Study of the dynamic properties of chaotic circuits in the presence of memristors

Abstract

This paper first discusses a memristor model based on a multi-segment linear function with three different circuits. Then, based on the different values of the parameters of the memristors introduced, the dynamic behavior of these circuits is analyzed in terms of bifurcations, coexisting attractors, and complexity. Bifurcation analysis reveals the rich dynamic behavior of these circuits, including period-doubling bifurcations, bursts of chaos, and transients of chaos. The Muthuswamy exhibit dynamic phenomena including coexisting attractors, multistability, and super multistability under different initial conditions.
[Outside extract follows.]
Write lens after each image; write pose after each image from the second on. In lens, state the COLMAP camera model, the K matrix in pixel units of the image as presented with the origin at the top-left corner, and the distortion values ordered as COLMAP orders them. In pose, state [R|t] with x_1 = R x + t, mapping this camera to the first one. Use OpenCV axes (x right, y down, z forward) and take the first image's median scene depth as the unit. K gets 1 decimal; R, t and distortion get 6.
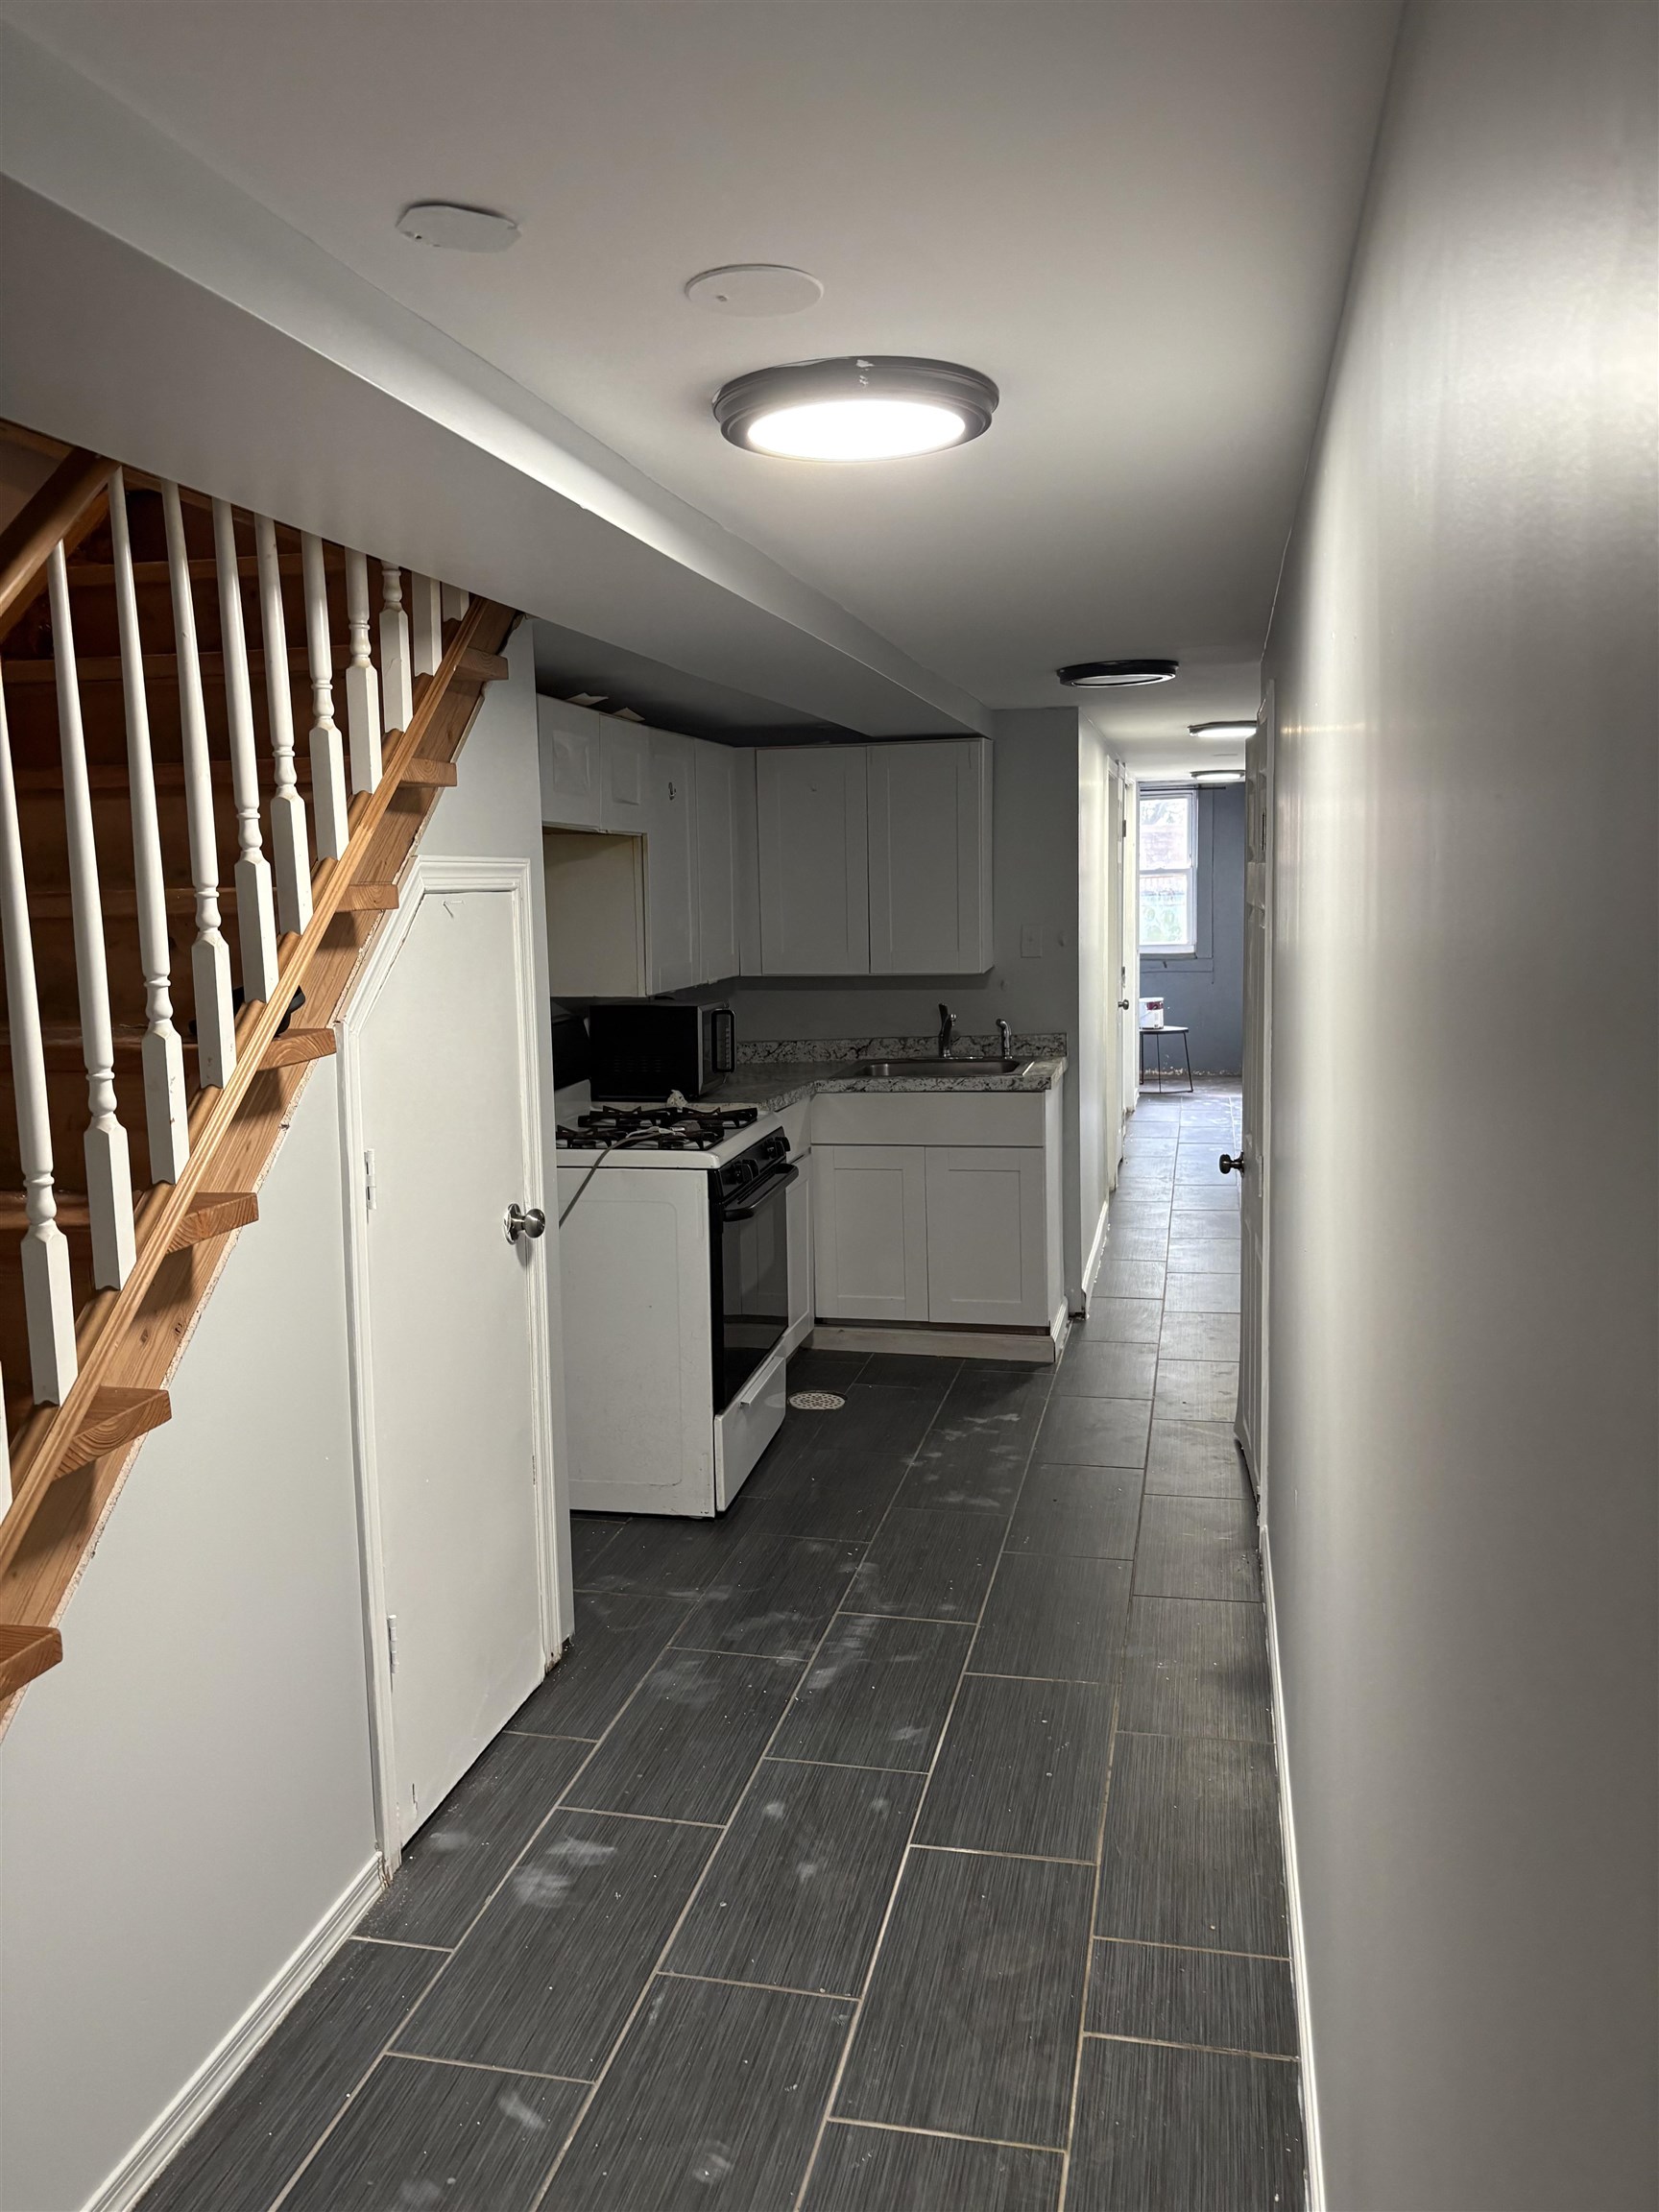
lens RADIAL K [[1670.9, 0, 817.5], [0, 1670.9, 1099.8], [0, 0, 1]] dist [0.053731, -0.053619]
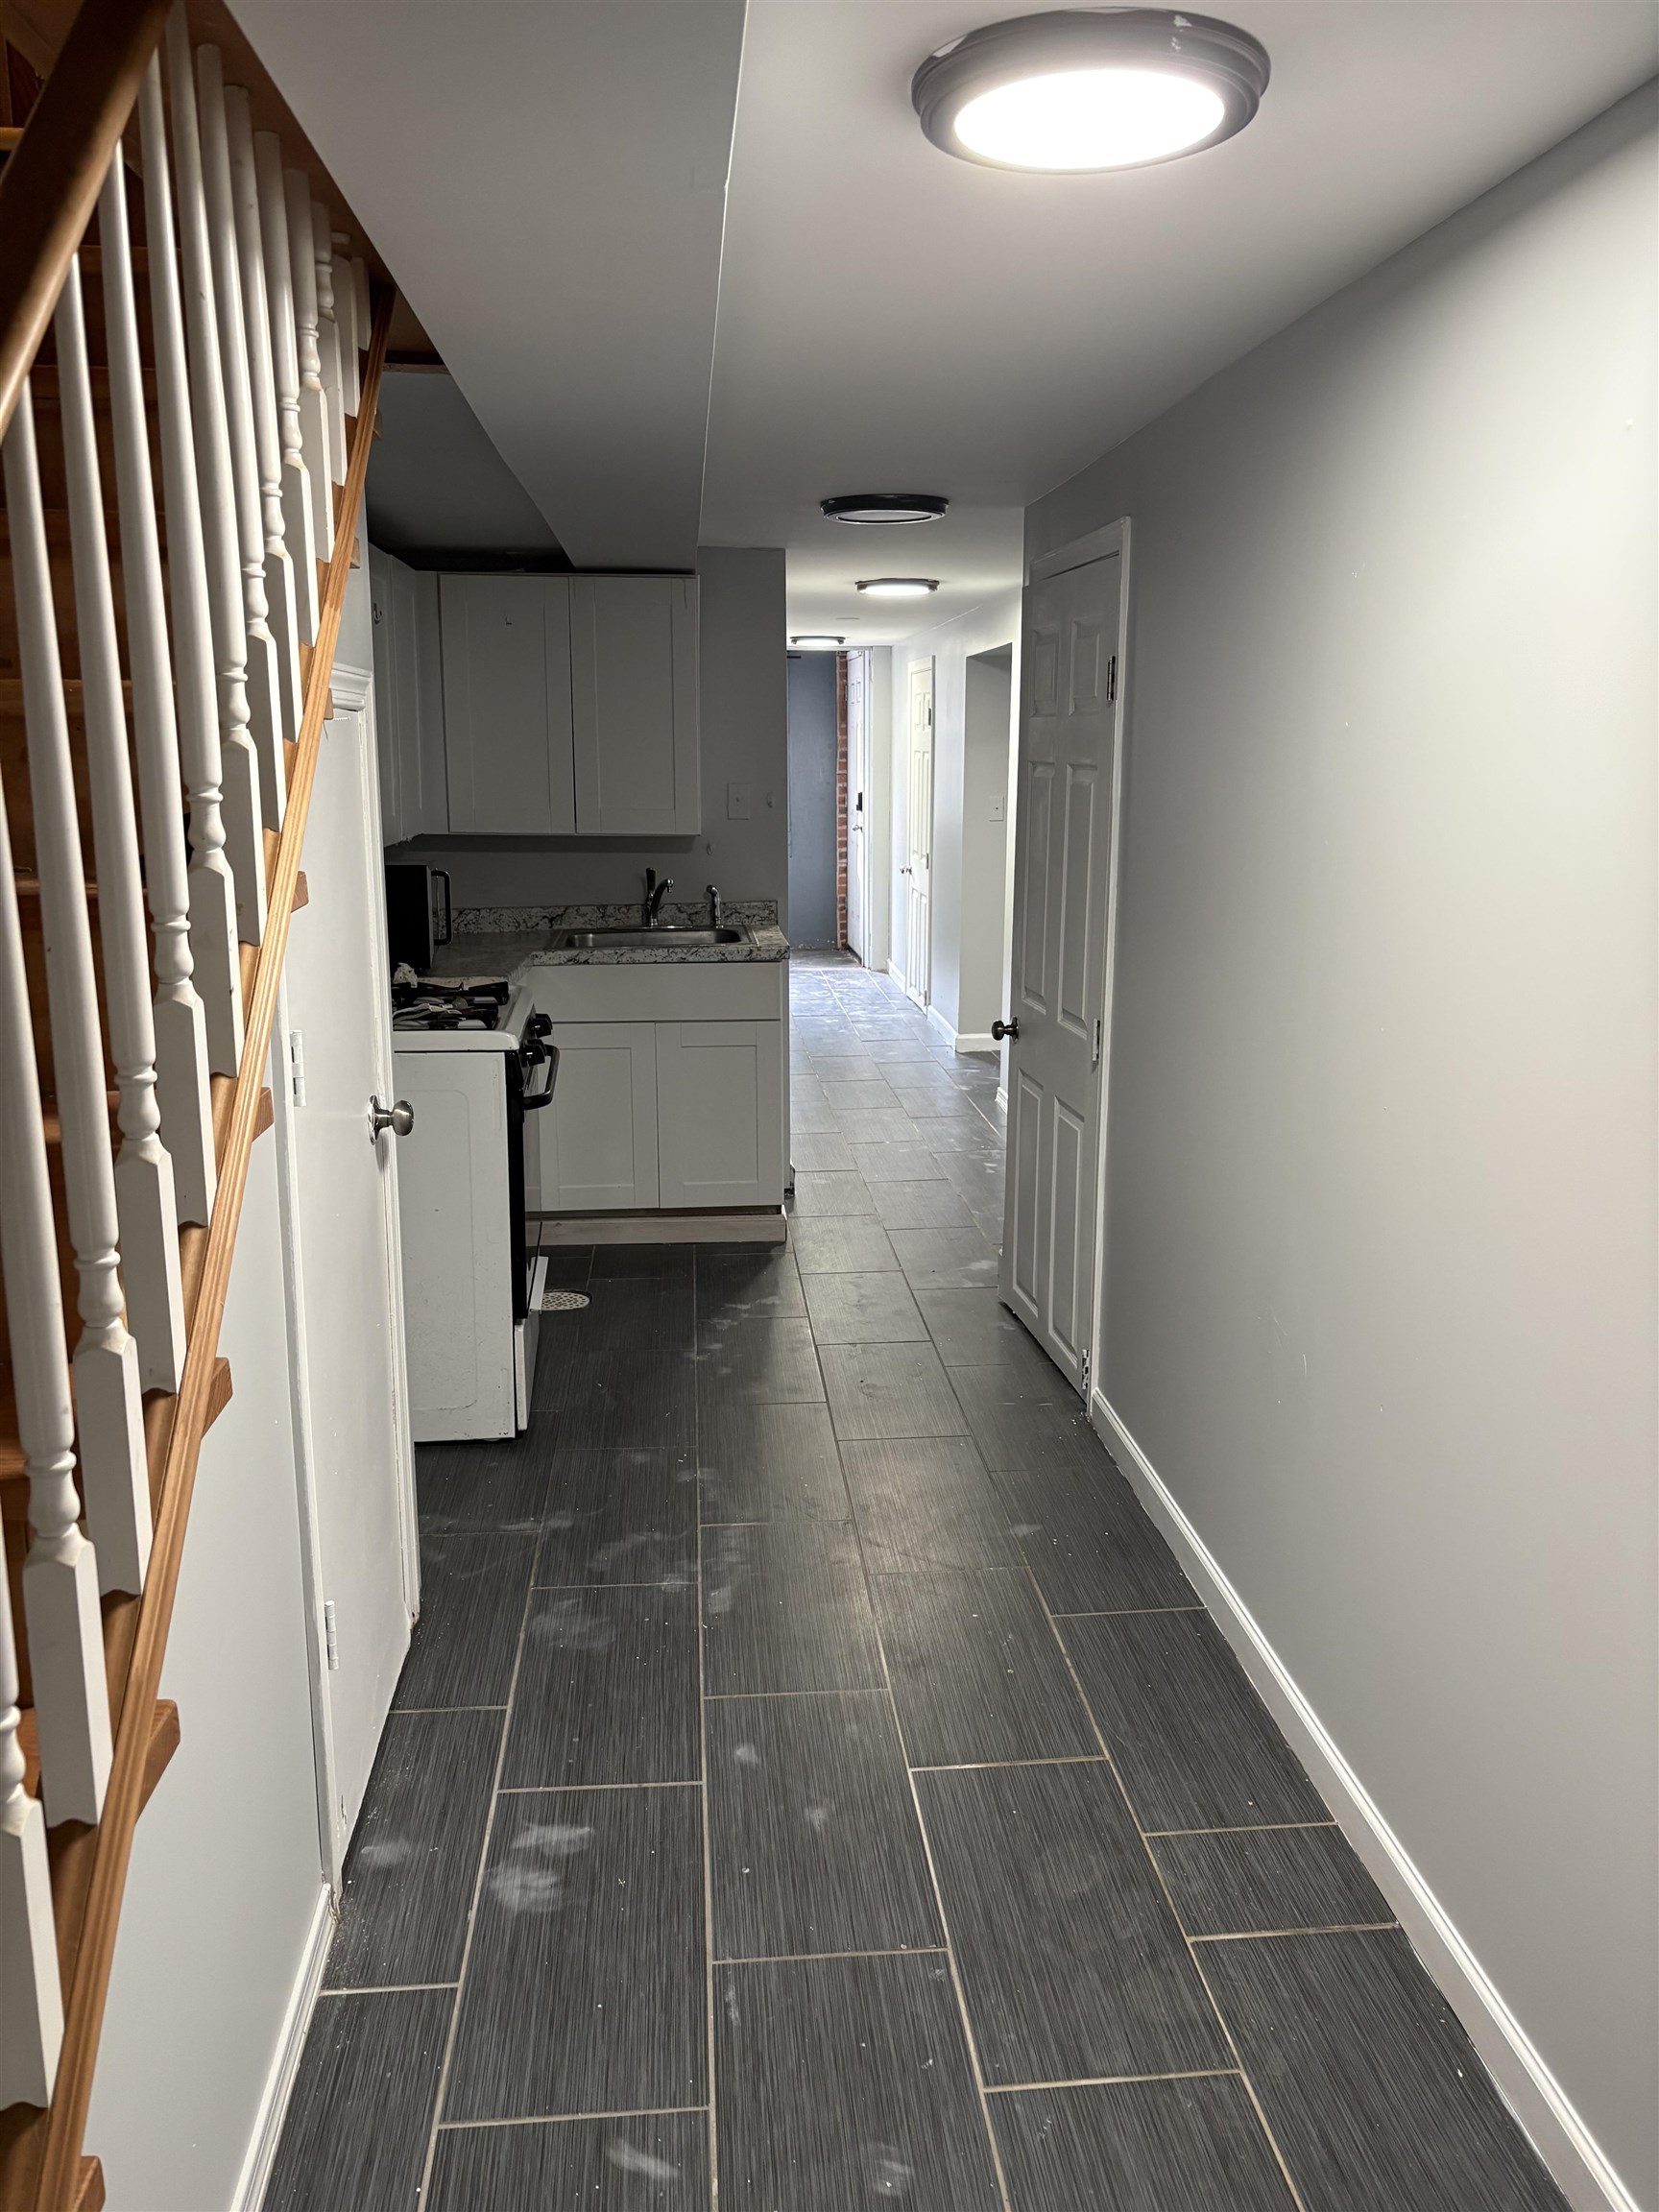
lens RADIAL K [[1670.9, 0, 835.0], [0, 1670.9, 1103.1], [0, 0, 1]] dist [0.053731, -0.053619]
pose [[0.950431, -0.039833, 0.308375, -0.237518], [0.016856, 0.996903, 0.076819, 0.006357], [-0.310480, -0.067813, 0.948158, 0.151504]]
Moreover, circuit simulation is used to confirm the existence and feasibility of the Chua circuit. Coexisting attractor’s generation circuits that can alter the initial values of arbitrary state variables are designed. The advantages of the proposed system are illustrated by comparisons with other chaotic attractors, which include controllable attracter number and direction, straightforward implementation circuits, and rich dynamic behavior. Lastly, the Colpitts circuit, which contains the BTJ transistor and becomes steadier when a memristor is substituted for it, as well as the coexistence of multiple chaotic attractors, end up being more stable. Simulation results indicate that the three proposed circuit schemes in this paper require less time to achieve complete dynamics than other circuit schemes. This feature improves the suggested circuit strategy's effectiveness and usability in practical applications.